The central authority (here, Github or the repo owner) can rewrite history by rebasing and then force pushing. The only way you can detect that as a third party is by cloning the repo and periodically pulling to make sure the history of the main/master branch has not been altered.
If it has been altered, how can you prove that you didn't just rewrite history locally and then make a spurious claim? You would need others with local copies to vote on which history was legitimate.
if one were to actually implement what I'm describing, the transactions would need to be signed by the participating parties, so it wouldn't be possible to do what you're describing anyway.
How can you know nothing was altered, even if you stay in constant sync with the git repo, if github wanted they could selectively send different copies to different people. The entire point is that it's a trustless system where malicious actors get drowned out by others, especially if they're uncoordinated.
So in case you get mismatches, you can then have a bunch of humans figure out what happened and how to recover from it, and if necessary, involve a court system to settle disputes based on the evidence that exists.
This type of human resolution is needed even in blockchain systems: people will try and fork, people will try to launch 51% attacks, software will have bugs. In the end, a blockchain is a bunch of bits. People believing it and acting based on it is what matters.
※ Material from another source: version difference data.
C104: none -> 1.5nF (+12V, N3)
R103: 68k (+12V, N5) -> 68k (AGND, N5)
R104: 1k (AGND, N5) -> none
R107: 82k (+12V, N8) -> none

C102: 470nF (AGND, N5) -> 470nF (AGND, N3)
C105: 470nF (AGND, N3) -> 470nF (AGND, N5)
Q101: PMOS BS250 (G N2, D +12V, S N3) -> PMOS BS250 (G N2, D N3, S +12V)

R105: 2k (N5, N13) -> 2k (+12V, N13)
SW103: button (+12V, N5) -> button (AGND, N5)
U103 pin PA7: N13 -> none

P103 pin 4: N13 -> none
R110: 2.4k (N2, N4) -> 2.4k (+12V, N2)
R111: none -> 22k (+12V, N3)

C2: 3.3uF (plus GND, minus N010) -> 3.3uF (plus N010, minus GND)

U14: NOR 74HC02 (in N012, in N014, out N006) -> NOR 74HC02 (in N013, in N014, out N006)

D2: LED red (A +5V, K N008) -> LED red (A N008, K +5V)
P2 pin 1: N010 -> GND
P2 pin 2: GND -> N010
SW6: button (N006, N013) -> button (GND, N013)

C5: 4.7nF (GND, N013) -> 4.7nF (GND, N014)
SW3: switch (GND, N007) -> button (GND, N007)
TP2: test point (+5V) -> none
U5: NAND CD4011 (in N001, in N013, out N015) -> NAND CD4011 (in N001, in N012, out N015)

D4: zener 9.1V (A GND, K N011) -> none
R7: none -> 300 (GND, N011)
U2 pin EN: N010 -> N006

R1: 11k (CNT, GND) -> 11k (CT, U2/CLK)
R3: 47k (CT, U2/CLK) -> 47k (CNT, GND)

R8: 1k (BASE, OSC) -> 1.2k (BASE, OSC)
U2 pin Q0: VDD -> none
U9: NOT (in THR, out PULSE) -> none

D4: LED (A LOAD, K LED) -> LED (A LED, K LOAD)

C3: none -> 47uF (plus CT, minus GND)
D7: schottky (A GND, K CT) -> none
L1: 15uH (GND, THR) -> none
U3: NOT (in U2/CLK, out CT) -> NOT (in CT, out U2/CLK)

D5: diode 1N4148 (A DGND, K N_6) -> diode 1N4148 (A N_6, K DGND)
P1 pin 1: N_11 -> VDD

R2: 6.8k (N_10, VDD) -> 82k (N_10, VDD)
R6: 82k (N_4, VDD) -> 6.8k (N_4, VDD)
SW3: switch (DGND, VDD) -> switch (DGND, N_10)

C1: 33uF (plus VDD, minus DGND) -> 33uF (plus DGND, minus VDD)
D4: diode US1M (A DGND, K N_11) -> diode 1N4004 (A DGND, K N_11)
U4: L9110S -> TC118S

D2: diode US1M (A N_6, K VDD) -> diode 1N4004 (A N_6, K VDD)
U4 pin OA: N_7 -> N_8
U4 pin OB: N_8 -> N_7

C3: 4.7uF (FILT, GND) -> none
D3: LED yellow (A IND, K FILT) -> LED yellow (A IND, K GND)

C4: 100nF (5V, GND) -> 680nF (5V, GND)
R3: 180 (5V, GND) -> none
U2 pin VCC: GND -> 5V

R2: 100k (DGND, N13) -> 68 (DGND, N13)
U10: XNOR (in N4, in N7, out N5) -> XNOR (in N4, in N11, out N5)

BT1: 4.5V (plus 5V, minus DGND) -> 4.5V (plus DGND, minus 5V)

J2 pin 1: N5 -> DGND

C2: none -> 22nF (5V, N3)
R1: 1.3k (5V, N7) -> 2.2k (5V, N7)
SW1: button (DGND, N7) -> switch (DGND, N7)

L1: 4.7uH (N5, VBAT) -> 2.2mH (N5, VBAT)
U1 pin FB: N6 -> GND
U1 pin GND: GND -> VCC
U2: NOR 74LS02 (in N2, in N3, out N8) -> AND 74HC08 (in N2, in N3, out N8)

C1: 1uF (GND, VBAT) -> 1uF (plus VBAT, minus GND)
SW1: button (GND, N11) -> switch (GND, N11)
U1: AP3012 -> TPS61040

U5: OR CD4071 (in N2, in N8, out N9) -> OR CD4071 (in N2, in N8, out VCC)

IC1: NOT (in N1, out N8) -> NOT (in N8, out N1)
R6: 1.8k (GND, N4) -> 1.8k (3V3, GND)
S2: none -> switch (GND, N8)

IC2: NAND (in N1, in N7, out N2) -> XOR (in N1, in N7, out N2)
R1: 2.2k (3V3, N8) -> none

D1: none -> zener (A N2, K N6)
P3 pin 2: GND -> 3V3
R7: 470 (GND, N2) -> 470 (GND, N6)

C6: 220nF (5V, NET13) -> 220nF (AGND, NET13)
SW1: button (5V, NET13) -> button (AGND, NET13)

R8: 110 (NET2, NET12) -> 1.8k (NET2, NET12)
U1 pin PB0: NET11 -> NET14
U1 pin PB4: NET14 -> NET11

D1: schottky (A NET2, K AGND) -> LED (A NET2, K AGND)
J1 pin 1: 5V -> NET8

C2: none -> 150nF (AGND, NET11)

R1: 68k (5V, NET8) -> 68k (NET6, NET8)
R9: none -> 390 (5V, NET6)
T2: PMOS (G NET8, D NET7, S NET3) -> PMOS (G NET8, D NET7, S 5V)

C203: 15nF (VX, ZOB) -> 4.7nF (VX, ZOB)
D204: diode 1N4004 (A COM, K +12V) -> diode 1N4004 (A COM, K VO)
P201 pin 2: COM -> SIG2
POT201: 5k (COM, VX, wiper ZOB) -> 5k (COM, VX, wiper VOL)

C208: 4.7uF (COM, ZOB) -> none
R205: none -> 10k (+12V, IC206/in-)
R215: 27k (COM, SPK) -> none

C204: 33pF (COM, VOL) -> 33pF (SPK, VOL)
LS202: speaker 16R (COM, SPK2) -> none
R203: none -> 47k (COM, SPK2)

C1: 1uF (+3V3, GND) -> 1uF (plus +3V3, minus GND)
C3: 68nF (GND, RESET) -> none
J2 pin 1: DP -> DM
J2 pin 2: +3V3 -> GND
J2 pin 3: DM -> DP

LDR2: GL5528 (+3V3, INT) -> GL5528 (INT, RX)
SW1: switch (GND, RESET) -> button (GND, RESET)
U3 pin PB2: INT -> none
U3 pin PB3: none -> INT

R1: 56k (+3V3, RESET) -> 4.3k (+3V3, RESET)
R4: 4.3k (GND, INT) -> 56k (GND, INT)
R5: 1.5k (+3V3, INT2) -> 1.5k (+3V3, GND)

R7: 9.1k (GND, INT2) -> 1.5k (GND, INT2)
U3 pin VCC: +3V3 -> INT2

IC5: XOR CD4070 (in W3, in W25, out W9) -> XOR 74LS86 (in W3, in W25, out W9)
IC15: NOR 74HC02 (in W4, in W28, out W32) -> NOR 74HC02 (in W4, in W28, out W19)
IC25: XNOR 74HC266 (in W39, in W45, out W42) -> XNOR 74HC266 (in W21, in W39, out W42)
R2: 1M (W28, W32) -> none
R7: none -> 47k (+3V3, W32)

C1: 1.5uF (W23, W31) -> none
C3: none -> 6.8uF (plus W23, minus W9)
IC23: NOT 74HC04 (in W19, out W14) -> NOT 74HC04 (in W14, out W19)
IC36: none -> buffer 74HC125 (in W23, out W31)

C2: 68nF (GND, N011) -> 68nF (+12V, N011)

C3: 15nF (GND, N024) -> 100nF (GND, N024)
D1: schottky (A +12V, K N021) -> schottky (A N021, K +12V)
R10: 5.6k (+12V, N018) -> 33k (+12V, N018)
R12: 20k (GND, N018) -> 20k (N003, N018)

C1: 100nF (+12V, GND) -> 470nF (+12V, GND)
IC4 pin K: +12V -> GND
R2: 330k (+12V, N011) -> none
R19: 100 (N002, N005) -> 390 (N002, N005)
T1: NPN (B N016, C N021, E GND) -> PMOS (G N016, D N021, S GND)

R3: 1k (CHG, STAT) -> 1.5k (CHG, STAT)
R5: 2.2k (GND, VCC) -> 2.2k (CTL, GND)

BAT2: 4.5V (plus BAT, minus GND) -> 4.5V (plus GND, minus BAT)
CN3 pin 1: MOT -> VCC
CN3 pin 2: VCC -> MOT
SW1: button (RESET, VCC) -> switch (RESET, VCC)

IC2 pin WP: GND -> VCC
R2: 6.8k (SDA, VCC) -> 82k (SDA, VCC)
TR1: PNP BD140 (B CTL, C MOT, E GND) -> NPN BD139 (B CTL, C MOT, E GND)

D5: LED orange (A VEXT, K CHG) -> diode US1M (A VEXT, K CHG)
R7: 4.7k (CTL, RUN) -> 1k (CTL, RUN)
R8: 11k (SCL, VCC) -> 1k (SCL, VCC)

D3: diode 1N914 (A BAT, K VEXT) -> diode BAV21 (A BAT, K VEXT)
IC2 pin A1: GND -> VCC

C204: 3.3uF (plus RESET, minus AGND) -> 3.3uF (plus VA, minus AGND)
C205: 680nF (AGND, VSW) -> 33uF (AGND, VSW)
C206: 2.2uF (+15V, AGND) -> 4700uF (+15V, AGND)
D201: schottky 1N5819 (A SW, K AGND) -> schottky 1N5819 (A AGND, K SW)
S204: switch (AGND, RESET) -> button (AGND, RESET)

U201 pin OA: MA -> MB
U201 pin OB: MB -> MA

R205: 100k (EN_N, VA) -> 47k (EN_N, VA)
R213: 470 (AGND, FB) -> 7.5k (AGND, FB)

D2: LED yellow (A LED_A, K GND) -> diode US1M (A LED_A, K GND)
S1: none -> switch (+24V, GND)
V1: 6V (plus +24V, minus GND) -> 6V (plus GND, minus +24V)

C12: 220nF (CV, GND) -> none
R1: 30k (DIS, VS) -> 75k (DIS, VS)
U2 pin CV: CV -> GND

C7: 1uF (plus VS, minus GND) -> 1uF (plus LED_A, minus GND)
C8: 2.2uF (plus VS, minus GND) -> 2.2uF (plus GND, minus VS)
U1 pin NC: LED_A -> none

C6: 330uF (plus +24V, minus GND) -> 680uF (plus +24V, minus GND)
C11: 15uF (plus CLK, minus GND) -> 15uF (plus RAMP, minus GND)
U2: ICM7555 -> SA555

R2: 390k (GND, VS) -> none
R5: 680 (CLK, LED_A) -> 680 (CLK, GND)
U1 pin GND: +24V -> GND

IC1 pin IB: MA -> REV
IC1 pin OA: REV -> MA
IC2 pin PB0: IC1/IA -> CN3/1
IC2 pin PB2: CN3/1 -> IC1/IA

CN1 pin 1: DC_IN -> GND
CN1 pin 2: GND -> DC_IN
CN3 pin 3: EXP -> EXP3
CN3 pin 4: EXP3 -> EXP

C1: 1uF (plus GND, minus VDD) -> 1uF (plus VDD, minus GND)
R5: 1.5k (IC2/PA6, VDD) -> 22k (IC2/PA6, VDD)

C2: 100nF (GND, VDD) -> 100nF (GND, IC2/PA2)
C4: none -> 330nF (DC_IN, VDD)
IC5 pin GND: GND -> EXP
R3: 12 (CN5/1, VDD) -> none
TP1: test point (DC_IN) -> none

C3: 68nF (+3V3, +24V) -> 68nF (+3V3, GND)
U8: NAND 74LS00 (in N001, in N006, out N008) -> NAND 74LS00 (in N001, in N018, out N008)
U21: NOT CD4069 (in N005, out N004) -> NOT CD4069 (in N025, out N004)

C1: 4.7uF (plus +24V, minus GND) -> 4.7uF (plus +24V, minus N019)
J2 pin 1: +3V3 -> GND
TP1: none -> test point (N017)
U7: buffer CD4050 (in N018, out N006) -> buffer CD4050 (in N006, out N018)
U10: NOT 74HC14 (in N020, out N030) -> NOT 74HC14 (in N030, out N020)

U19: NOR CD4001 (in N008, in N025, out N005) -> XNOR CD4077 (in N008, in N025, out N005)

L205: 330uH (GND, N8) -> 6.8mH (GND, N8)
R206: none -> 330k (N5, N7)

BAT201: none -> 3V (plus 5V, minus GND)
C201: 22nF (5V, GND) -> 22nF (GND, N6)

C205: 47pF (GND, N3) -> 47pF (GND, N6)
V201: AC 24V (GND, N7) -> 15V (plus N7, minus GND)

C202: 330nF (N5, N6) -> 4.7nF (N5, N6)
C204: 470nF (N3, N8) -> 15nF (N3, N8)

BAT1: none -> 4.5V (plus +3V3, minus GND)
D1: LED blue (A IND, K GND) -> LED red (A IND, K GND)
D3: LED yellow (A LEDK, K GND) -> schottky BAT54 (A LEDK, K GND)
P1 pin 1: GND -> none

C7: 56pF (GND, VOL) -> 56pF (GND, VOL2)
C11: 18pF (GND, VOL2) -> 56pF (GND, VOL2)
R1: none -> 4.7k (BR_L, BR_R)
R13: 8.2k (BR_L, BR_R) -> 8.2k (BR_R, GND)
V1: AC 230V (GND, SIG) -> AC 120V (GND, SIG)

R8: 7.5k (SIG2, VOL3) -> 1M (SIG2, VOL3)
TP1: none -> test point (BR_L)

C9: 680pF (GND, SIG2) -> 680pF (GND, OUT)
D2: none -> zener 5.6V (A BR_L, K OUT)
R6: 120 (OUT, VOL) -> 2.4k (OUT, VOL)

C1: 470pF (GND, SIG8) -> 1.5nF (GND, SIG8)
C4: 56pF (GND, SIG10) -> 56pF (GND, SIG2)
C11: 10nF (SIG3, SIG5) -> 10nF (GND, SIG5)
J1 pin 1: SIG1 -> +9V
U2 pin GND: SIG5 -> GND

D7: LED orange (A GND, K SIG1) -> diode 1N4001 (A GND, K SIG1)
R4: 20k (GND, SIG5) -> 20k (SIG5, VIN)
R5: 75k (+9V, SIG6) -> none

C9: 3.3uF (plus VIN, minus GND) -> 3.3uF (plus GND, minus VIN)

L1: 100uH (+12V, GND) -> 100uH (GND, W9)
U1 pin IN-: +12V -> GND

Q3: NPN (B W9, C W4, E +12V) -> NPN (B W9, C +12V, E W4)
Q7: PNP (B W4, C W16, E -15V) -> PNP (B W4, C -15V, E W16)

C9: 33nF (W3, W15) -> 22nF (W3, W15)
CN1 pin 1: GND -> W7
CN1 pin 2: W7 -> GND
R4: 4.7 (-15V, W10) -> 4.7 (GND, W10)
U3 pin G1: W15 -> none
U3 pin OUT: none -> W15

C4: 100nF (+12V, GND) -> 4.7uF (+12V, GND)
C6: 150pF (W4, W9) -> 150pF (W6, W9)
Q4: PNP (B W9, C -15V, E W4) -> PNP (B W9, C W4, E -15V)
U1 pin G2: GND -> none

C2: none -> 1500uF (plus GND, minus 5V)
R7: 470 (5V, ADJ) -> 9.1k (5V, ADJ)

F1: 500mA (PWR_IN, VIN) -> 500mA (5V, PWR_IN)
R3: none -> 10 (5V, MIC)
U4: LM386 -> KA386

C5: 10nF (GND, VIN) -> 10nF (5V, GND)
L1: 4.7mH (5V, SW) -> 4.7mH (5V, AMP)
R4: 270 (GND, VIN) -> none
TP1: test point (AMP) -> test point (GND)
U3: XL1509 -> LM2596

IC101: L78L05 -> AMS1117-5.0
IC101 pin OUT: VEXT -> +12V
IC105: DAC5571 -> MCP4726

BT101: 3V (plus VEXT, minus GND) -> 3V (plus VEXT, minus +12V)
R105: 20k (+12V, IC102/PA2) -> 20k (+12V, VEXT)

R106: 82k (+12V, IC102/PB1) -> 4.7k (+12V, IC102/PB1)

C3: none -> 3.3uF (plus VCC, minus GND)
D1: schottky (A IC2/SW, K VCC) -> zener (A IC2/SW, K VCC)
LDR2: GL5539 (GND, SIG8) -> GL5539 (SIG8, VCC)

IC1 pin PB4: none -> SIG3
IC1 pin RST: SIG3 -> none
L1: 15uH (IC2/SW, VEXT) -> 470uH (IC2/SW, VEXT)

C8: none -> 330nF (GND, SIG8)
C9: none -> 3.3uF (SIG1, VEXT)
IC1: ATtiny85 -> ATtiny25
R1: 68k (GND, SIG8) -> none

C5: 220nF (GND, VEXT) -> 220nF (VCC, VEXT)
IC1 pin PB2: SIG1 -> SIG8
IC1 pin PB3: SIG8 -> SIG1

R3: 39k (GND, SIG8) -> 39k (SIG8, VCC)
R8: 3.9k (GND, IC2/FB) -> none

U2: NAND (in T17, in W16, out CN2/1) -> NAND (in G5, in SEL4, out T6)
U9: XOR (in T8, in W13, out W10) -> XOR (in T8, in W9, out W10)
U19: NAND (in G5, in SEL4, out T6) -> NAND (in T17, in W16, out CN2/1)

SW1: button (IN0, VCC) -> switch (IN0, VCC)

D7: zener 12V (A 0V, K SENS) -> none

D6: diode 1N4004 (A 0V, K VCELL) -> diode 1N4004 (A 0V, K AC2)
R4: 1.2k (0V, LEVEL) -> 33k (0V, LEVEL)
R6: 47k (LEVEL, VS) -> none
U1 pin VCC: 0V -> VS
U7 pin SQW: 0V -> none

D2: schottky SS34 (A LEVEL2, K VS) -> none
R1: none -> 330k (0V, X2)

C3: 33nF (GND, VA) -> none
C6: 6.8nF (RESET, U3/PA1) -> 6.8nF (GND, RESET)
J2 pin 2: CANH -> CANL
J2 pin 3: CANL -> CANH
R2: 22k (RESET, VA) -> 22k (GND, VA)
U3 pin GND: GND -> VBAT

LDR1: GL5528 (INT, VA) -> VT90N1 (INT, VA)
Then what happens when your comparison fails. There's no consensus mechanism. But then can't everyone just start using a fork from the last time you all agreed (ignoring that coming to a consensus on where to fork would pretty much be impossible)? Well since github is hosting that git repo, and they're the malicious actor, they just alter that as well. You could take them to court, but this would take a huge amount of time. Effectively if you have a central authority you gain nothing from a public ledger because you have to trust them in the first place. Maybe it makes it quicker to find out that fraud has been committed, but the individual(s) who suffered from it will probably be suing anyhow.
that's not really possible - presumably if someone were implementing what I was describing they'd have it so all transactions are signed by the participants. they wouldn't have the private key(s) so, well, it's impossible.
How is blockchain superior than me just creating a git repository on GitHub called "allmoney" and just setting it up such that a commit represents a transaction and the log represents the ledger?
I also don't see how block chains or smart contracts can override reality. Let's say you buy a house using a smart contract, and someone, in real life, comes to you with a gun and says give me your wallet and transfer it to me, or you die. Are we supposed to just accept that? If not, what mechanism will undo the crime and restore the house back to the [rightful] owner?
it just all seems dumb, imo - technology cannot exist in a vacuum, ever.